TASK BRIEF. Show every line of the listing below that contains the word "seen", reproducing each such line in full.
********
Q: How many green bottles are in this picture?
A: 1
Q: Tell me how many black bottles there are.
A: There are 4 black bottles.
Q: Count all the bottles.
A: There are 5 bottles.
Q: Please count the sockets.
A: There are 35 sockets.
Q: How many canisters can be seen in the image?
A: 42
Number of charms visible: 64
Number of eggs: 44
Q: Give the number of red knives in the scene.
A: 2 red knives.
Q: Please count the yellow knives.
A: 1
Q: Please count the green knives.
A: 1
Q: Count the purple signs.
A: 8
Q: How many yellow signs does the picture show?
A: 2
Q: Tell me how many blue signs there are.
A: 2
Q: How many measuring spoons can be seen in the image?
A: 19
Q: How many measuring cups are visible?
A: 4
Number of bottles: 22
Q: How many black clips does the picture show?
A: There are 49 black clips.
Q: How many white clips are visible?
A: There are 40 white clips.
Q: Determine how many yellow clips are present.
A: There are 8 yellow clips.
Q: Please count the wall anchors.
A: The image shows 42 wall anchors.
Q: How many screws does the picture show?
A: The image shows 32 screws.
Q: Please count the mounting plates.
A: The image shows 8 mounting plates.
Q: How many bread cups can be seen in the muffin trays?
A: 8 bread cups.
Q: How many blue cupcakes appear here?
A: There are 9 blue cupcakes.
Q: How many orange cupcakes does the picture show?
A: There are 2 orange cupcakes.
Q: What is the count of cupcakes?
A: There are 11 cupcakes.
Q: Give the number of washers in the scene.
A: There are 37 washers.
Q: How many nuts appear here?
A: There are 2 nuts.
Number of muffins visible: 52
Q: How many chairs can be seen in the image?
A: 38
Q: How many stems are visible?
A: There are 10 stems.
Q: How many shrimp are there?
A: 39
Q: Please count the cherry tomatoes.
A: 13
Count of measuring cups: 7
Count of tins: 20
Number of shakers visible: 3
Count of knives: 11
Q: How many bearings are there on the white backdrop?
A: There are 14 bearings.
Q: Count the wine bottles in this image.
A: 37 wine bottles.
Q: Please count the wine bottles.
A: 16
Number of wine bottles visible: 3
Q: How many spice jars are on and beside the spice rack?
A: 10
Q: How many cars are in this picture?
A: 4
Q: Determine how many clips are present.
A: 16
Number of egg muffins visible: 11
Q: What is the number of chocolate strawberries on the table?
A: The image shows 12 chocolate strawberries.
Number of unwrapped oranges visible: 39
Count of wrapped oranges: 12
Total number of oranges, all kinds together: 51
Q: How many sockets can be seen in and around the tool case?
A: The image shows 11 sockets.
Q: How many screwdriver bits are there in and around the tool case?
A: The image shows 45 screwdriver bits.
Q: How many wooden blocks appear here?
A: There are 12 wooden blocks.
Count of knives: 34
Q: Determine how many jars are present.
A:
********
WRITTEN SOLUTION.
Q: How many canisters can be seen in the image?
Q: How many measuring spoons can be seen in the image?
Q: How many bread cups can be seen in the muffin trays?
Q: How many chairs can be seen in the image?
Q: How many sockets can be seen in and around the tool case?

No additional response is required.